*** Opening Reading text ***

5. Thermo_pw on the GPU

Thermo_pw uses the QUANTUM ESPRESSO routines which are GPU aware, so if you compile with the flag -D__CUDA, GPU is active in thermo_pw. Starting from version 1.9.0 THERMO_PW contains also an experimental GPU version which improves on the QUANTUM ESPRESSO routines when the system is small and requires many k-points. This version which is activated by setting many_k=.TRUE. in the INPUT_THERMO namelist uses several experimental routines presently available only in thermo_pw. It has many limitations so it has to be used only for particular cases. It is implemented with Davidson diagonalization for LDA and GGA functionals. It is working for norm conserving, ultrasoft, and PAW pseudopotentials, both scalar and fully relativistic, but not for hybrid functionals or for LDA+U schemes. When the response to a phonon perturbation is calculated by thermo_pw with the flag many_k=.TRUE. the new routines are used, while the old ones are used for the other perturbations. The method is found to be useful only when FFT sizes are smaller than approximately 48 x 48 x 48 . It is not compatible with G-vectors parallelization, but it can be used with pools parallelization. It must be used with a number of MPI processes equal to the number of GPUs and with a number of pools equal to the number of MPI processes (one pool per GPU). It uses CUDA fortran so it is active only on NVIDIA GPUs. It has been tested on marconi100 at CINECA loading modules hpc-sdk/2022-binary or hpc-sdk/2023-binary. The many_k routines are active also on the CPU version of the code for testing purposes, but there is no advantage to use them with CPU.

many_k: If .TRUE., the part of the code that loads 
        on the GPU several wavefunctions and Hamiltonians 
        is used. 
        Default: logical .FALSE.
memgpu: The available free memory in one GPU in GByte units.
        (If the code crashes due to memory allocation problems, 
        decrease this value). 
        Default: real 10.

*** Closing Reading text ***
*** Opening Dataset excerpts ***

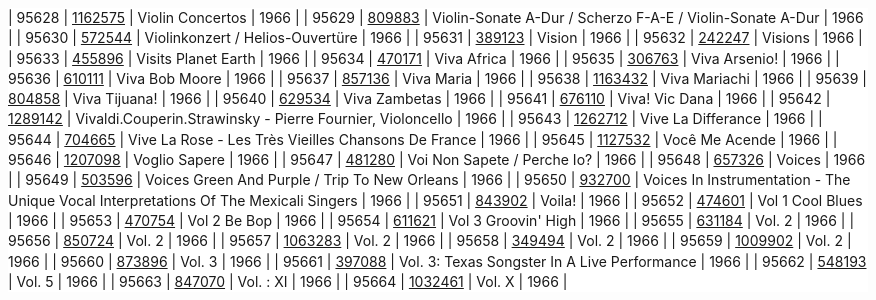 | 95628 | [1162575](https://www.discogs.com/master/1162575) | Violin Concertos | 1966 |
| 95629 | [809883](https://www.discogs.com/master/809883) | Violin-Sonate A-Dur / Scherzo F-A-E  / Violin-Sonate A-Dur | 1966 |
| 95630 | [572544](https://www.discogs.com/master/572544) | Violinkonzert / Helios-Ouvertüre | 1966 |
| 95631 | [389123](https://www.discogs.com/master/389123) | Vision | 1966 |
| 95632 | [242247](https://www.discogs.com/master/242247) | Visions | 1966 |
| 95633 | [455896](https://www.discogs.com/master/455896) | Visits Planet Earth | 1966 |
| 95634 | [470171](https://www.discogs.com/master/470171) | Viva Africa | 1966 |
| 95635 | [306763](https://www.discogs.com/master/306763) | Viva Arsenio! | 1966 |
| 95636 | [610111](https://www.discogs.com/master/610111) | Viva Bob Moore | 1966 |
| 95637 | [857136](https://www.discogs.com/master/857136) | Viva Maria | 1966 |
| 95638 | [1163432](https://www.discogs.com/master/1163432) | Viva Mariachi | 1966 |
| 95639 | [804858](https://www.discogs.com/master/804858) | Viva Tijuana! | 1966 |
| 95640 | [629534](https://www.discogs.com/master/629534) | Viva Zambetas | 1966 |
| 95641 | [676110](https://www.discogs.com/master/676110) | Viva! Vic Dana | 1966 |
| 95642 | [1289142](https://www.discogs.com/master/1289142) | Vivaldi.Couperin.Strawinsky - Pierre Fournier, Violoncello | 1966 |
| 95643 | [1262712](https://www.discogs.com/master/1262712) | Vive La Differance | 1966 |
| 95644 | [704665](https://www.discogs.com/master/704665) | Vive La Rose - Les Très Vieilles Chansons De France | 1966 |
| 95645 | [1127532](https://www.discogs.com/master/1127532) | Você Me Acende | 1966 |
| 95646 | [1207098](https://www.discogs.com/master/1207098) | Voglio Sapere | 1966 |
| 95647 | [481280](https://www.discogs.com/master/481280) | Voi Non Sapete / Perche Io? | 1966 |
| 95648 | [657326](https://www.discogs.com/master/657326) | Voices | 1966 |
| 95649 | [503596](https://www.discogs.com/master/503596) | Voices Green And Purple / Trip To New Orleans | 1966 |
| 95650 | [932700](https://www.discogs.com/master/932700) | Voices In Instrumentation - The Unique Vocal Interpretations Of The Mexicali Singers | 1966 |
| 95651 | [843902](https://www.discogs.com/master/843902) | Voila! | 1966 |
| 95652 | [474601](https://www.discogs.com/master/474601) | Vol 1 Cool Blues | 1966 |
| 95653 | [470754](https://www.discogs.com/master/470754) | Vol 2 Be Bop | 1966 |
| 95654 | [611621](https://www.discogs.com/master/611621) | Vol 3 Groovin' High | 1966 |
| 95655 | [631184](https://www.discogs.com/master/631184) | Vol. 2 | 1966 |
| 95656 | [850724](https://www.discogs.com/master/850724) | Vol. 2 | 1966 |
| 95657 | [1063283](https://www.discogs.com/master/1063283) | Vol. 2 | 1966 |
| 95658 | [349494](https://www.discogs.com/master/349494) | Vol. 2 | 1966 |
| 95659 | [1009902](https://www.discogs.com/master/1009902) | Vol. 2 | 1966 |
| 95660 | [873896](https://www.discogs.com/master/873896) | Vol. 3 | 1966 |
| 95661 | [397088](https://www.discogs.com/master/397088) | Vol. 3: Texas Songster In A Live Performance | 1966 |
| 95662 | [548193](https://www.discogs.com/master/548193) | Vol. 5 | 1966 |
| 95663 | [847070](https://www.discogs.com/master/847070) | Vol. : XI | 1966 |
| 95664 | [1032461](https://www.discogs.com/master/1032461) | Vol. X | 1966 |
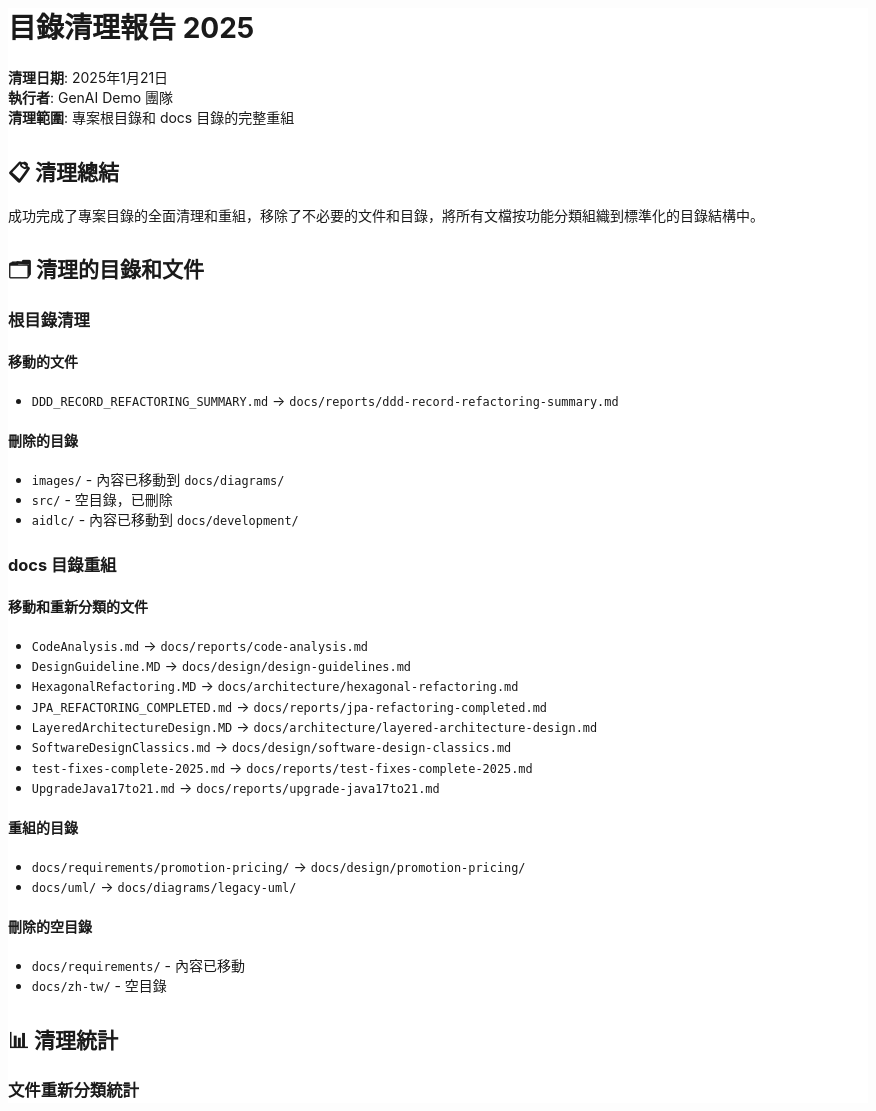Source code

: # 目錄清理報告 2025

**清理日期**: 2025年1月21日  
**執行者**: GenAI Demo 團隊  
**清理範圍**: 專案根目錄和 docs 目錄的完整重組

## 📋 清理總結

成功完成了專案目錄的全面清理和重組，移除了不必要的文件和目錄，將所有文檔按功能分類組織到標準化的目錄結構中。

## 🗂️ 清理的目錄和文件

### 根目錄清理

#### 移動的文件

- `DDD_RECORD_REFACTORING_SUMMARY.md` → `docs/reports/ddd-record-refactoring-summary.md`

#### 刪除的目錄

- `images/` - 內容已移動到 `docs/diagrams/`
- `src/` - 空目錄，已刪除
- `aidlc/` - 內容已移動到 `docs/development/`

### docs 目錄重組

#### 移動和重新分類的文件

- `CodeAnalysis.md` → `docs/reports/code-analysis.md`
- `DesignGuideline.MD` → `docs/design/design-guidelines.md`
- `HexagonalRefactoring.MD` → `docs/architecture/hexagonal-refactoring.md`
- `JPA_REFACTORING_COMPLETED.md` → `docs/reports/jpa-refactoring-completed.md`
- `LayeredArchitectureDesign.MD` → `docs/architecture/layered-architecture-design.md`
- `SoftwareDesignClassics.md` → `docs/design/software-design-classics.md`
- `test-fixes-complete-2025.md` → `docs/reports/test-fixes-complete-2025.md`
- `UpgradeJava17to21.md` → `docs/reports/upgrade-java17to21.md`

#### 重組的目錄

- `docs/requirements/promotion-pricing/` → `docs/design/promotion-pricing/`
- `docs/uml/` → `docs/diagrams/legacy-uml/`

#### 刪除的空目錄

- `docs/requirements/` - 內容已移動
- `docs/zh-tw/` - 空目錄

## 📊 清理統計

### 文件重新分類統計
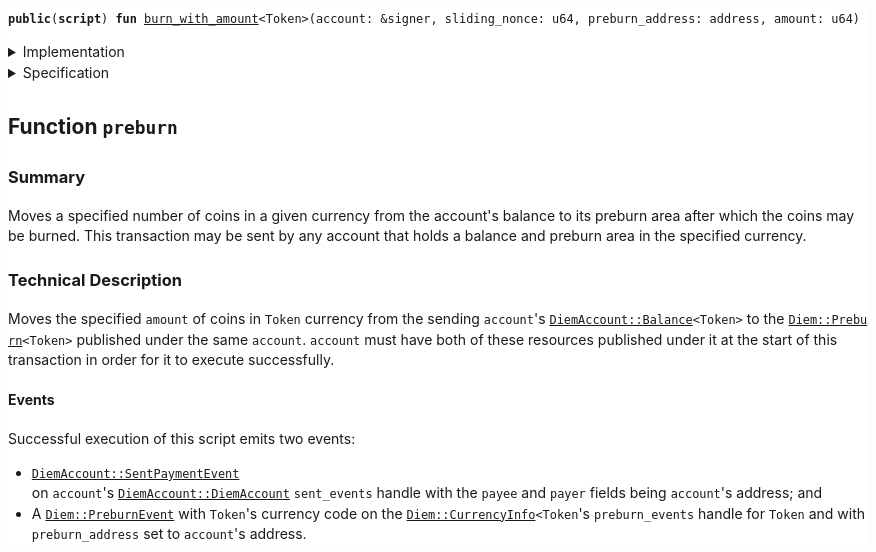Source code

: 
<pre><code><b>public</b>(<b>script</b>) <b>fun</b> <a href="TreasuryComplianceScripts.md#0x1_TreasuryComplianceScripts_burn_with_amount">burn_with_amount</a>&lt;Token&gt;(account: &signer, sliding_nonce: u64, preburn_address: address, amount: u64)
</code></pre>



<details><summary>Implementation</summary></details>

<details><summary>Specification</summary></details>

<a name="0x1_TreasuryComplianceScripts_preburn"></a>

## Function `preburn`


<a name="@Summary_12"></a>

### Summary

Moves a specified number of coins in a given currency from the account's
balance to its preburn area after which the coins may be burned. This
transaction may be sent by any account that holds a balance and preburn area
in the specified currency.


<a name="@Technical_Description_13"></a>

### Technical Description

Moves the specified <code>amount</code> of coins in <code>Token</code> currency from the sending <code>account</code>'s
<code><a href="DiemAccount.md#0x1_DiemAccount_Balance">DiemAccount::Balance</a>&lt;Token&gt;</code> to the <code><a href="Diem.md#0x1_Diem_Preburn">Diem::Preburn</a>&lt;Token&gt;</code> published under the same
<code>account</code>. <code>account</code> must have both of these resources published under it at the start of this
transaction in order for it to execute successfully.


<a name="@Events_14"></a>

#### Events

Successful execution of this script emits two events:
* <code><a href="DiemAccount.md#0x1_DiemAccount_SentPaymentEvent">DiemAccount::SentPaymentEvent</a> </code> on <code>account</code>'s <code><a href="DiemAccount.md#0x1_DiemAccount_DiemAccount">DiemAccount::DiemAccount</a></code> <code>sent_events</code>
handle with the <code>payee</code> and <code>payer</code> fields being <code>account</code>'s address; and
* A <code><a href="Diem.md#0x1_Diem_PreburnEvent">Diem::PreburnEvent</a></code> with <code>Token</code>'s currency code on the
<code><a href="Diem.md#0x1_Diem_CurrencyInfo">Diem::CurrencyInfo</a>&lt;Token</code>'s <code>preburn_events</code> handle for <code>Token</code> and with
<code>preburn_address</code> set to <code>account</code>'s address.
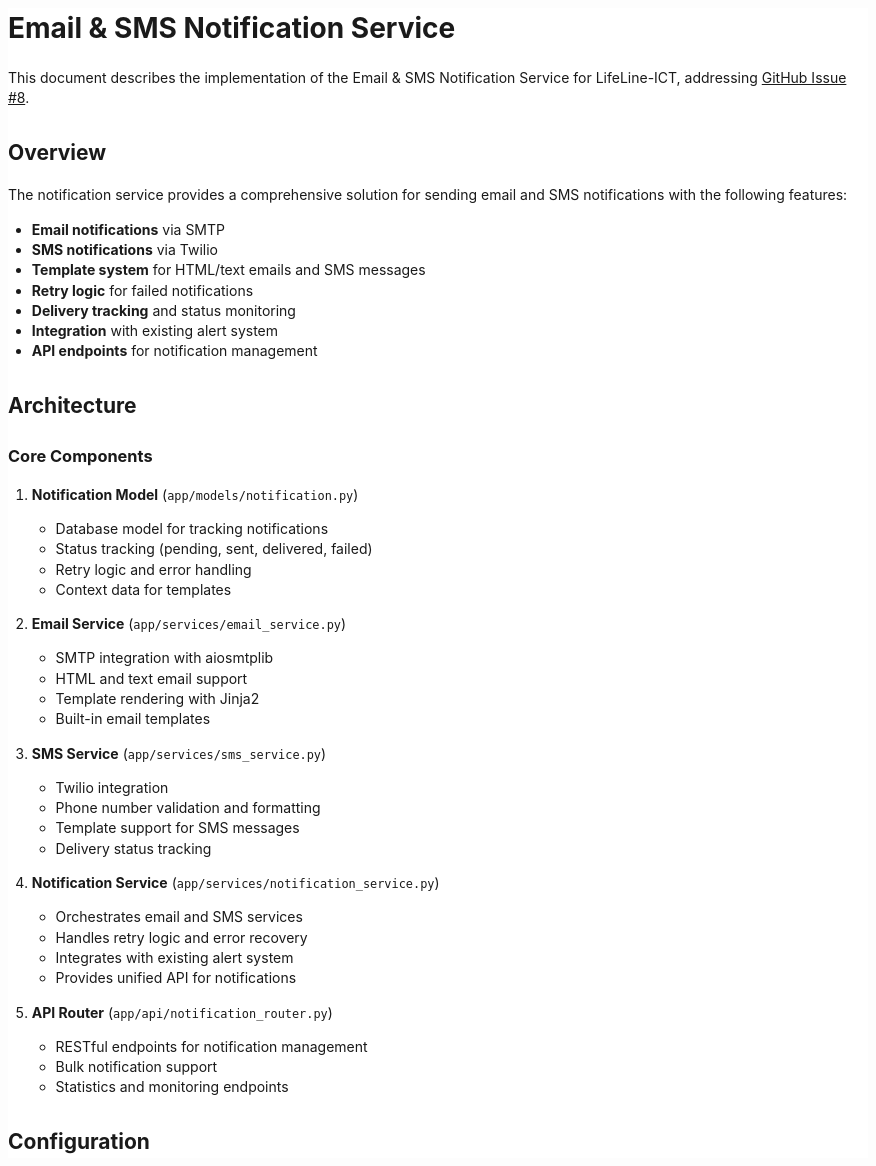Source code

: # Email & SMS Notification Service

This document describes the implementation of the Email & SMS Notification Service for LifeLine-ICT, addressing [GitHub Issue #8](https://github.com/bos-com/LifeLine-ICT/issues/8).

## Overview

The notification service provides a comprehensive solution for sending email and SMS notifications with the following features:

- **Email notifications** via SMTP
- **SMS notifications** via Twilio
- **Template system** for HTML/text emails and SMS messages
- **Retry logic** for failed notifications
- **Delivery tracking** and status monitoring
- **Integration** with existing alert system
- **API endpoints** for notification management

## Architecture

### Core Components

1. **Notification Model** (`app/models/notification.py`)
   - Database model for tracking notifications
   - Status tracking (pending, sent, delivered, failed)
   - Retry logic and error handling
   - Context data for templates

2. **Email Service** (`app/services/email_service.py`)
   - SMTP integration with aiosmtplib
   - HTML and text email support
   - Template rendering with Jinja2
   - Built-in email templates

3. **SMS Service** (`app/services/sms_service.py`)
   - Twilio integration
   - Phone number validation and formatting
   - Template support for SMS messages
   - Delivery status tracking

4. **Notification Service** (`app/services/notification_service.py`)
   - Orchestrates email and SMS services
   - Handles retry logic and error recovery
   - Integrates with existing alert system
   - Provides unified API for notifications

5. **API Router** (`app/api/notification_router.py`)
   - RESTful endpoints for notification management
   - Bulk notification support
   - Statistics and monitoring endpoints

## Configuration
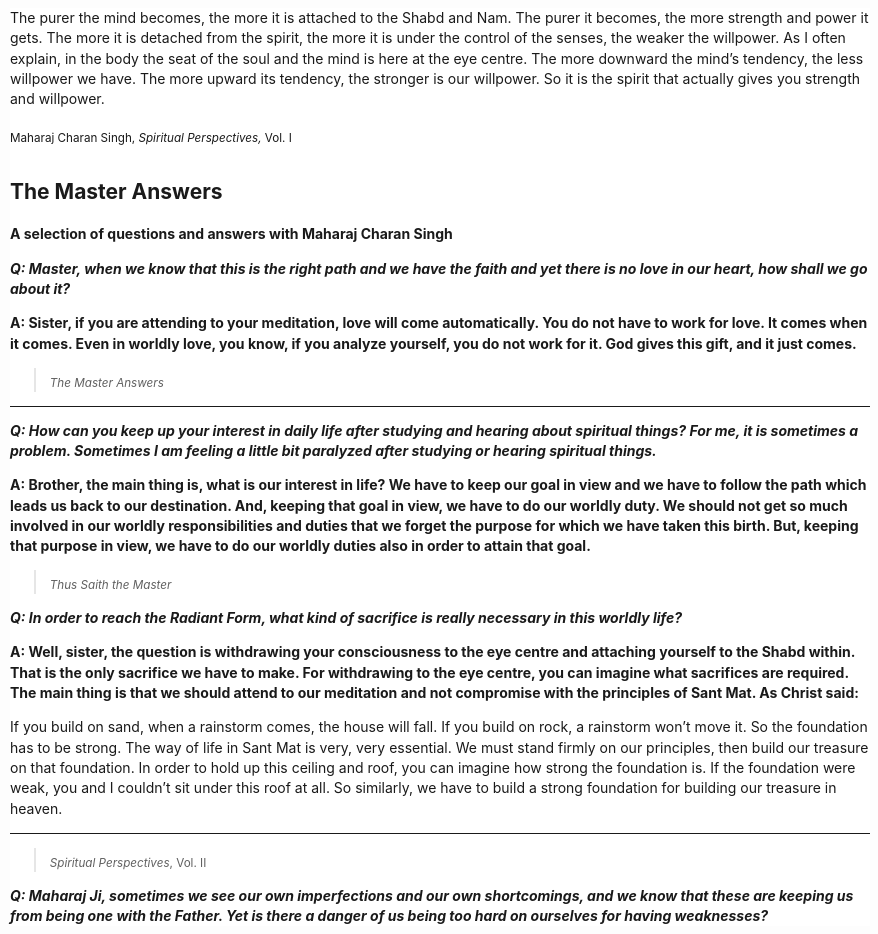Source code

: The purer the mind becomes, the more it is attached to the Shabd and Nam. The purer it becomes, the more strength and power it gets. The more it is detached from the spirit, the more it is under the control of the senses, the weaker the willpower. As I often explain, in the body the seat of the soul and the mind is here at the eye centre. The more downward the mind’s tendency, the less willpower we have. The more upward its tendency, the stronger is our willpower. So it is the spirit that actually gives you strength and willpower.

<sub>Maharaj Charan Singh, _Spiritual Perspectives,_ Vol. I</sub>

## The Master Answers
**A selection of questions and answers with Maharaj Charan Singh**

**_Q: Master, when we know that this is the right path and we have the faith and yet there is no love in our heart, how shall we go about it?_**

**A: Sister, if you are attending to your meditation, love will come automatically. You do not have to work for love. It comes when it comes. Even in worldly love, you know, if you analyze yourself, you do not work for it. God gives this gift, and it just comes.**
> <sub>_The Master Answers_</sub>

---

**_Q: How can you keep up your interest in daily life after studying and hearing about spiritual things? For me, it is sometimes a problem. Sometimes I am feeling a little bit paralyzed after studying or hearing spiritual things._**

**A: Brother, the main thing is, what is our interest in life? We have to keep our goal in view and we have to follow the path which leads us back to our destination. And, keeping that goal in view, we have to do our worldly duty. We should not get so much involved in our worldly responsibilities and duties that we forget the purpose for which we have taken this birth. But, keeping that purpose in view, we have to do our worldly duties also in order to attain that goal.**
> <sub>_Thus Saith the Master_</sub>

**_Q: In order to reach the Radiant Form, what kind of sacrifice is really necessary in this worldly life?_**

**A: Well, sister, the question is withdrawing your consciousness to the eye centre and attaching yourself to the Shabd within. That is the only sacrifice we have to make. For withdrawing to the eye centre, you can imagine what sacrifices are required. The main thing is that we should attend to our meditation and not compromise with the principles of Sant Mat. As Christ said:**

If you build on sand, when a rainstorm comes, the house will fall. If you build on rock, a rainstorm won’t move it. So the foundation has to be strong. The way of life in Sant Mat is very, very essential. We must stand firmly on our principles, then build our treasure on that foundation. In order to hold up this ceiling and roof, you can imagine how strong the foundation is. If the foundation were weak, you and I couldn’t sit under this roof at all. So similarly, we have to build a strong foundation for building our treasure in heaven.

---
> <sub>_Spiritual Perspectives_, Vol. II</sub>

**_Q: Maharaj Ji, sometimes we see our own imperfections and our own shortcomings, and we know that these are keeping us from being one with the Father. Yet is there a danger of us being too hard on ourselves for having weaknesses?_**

*** Closing Dataset excerpts ***

- [Study questions]
1/ Print the part of the Thermo_pw section that begins at the words "many_k: If .TRUE., the" and stops after the words "Default: real 10.".
2/ Output the lines of the listing exactly, starting at its first line and stopping after the line that contains "Zambetas | 1966 |", with both ends included. Leave the pictures out.
The listing is unrelated to the Thermo_pw section.

- [Responses to the exercise]
1/
many_k: If .TRUE., the part of the code that loads 
        on the GPU several wavefunctions and Hamiltonians 
        is used. 
        Default: logical .FALSE.
memgpu: The available free memory in one GPU in GByte units.
        (If the code crashes due to memory allocation problems, 
        decrease this value). 
        Default: real 10.

2/
 | 95628 | [1162575](https://www.discogs.com/master/1162575) | Violin Concertos | 1966 |
| 95629 | [809883](https://www.discogs.com/master/809883) | Violin-Sonate A-Dur / Scherzo F-A-E  / Violin-Sonate A-Dur | 1966 |
| 95630 | [572544](https://www.discogs.com/master/572544) | Violinkonzert / Helios-Ouvertüre | 1966 |
| 95631 | [389123](https://www.discogs.com/master/389123) | Vision | 1966 |
| 95632 | [242247](https://www.discogs.com/master/242247) | Visions | 1966 |
| 95633 | [455896](https://www.discogs.com/master/455896) | Visits Planet Earth | 1966 |
| 95634 | [470171](https://www.discogs.com/master/470171) | Viva Africa | 1966 |
| 95635 | [306763](https://www.discogs.com/master/306763) | Viva Arsenio! | 1966 |
| 95636 | [610111](https://www.discogs.com/master/610111) | Viva Bob Moore | 1966 |
| 95637 | [857136](https://www.discogs.com/master/857136) | Viva Maria | 1966 |
| 95638 | [1163432](https://www.discogs.com/master/1163432) | Viva Mariachi | 1966 |
| 95639 | [804858](https://www.discogs.com/master/804858) | Viva Tijuana! | 1966 |
| 95640 | [629534](https://www.discogs.com/master/629534) | Viva Zambetas | 1966 |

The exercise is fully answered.